As well as discovering some of the most stunning scenery in the world in some amazing destinations, many of the most exciting and exhilarating highlights were the people I met on my way. This is not only true of other sailors – the sailing community is like a family who help each other out in every possible way.
But it is also true of the people I met and who offered help without asking for anything in return. Or those who were interested in my story and opened up their homes to me, inviting me for a barbeque or dinner, or just to spend time with them. I found Argentinians are amongst the warmest and most welcoming people I have met anywhere in the world.
Building enough confidence to handle the boat and to find my way in places I had never visited before was a huge challenge. And learning to have the patience to wait for the best weather window before setting off for the next destination. I had little sailing experience prior to the trip. I had sailed on the Dutch lakes, took a trip to the East coast of the UK and a voyage up to Norway – all these trips helped. But it’s a very different story when you cast off for a circumnavigation!
Not surprisingly, sailing more than 12,000 nautical miles, I am now very familiar with the boat. My trust in her has only increased during the trip – she never let me down, even in the weirdest conditions. For example, during sudden increases in wind speed (faster than I could imagine – reading about it is one thing but experiencing it is something else!). Or catching eddies and tide rips in unexpected places and stormy conditions.
If you’re planning a similar trip, the following tips might be helpful. Many times, I was happy to have a decent anchor, nautical charts and weather information from Predictwind via the Sailmail network. Make sure you have multiple devices with nautical maps on board (plotter, iPad, computer). Always set an anchor alarm at anchorage or on a mooring. Take as many spares as you can, especially if you are visiting Brazil or Argentina – spares are either not available or extremely expensive. Make sure you have taken some courses in first aid and meteorology. It’s a big plus if you’re handy with tools so you can fix most problems on the boat when needed. Take all the documentation for every piece of equipment on board. And then, just go!
I arrived in the Falklands and moored on the East Jetty in Stanley next to a steel sailing boat. A big cruise ship anchored in Port William and was transporting passengers on 100-seater tenders to the public jetty about 100 metres away from my mooring.
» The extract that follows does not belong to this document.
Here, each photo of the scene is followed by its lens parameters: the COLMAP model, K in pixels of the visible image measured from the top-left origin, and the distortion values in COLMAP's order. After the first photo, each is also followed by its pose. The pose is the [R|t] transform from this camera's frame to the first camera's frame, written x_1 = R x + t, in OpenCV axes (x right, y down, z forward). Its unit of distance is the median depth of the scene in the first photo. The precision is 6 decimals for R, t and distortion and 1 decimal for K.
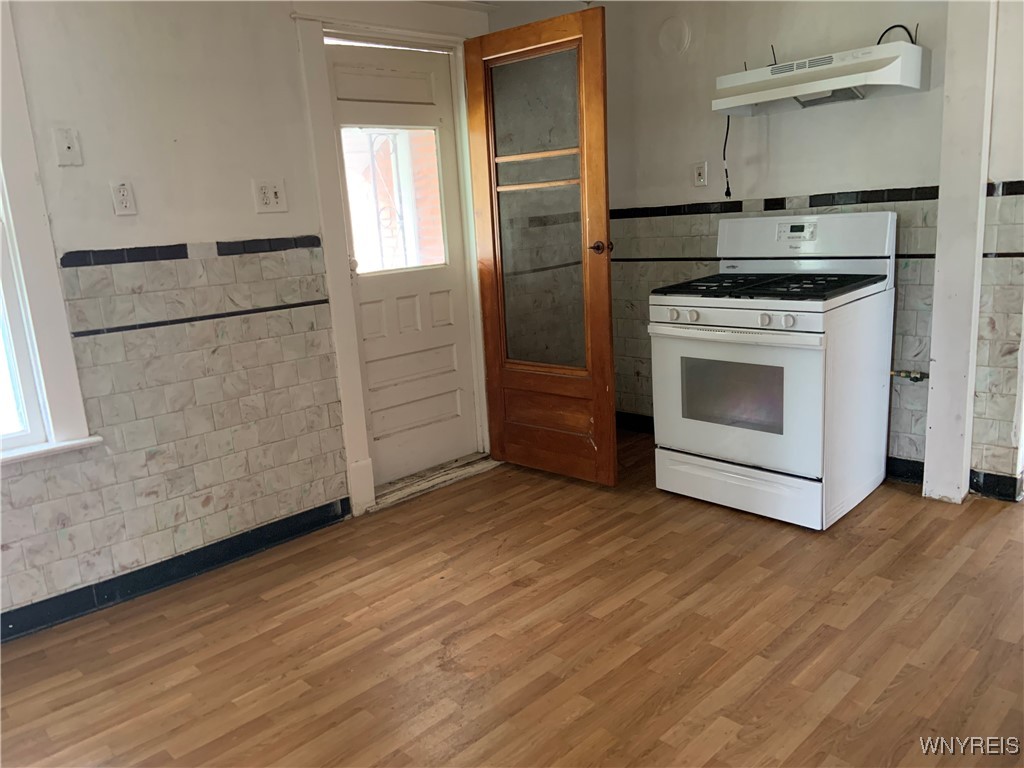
lens RADIAL K [[770.9, 0, 505.0], [0, 770.9, 385.3], [0, 0, 1]] dist [0.046677, -0.016375]
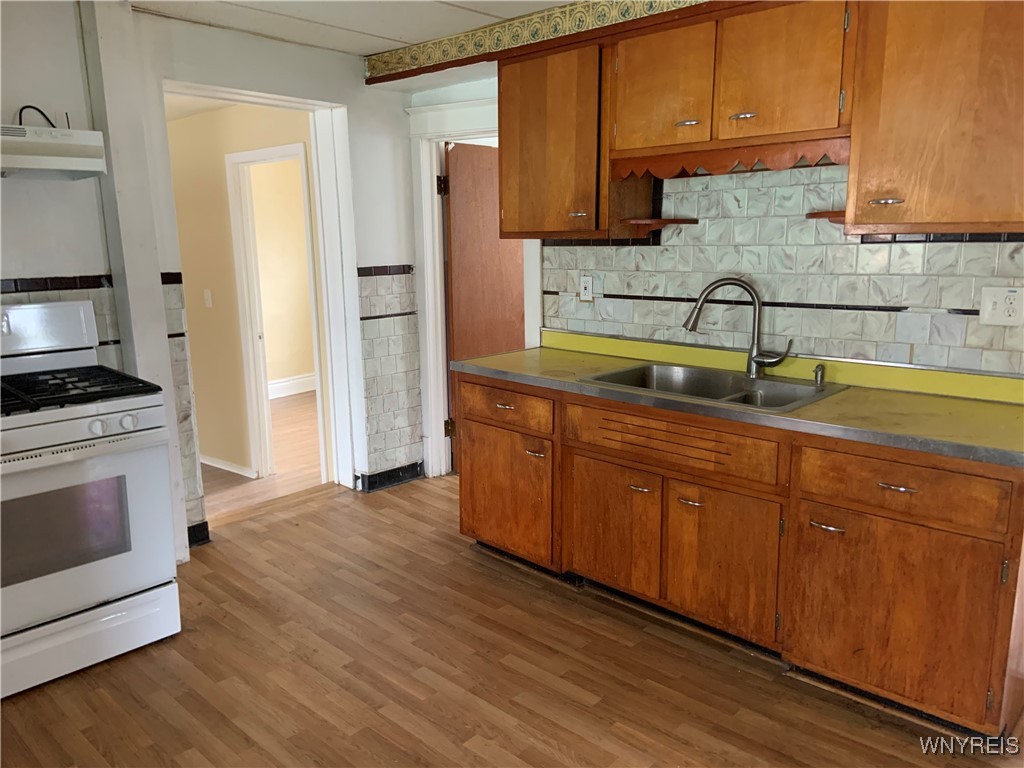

One of the tenders left the public jetty and hit me on the bow at around 7 knots, shunting me into the steel sailing vessel.
As the Covid-19 pandemic took hold, it took me four months to come to a settlement with the cruise ship company.
The cruise ship company sent a surveyor from Argentina to assess the damage, but we couldn't agree on some damage to the boat as a result of the collision. I took as many photos as I could and contacted Oyster for help. Oyster After Sales expert Eddie Scougall got in touch within days to share his expert opinion, which was a huge help in the appraisal of the damage. When the surveyor asked for the build plans of our boat, Eddie and his team rapidly delivered them.
This made a world of difference as I tried to cope with the collision. The surveyor couldn’t ignore Eddie’s opinion and without his help, I might not have reached the financial arrangement I did to repair the boat. This is, in my opinion, what makes Oyster Oyster. Not only are the boats built to highest standards but being able to produce information after some 30 years, combined with the expertise, knowledge and service when you need it most.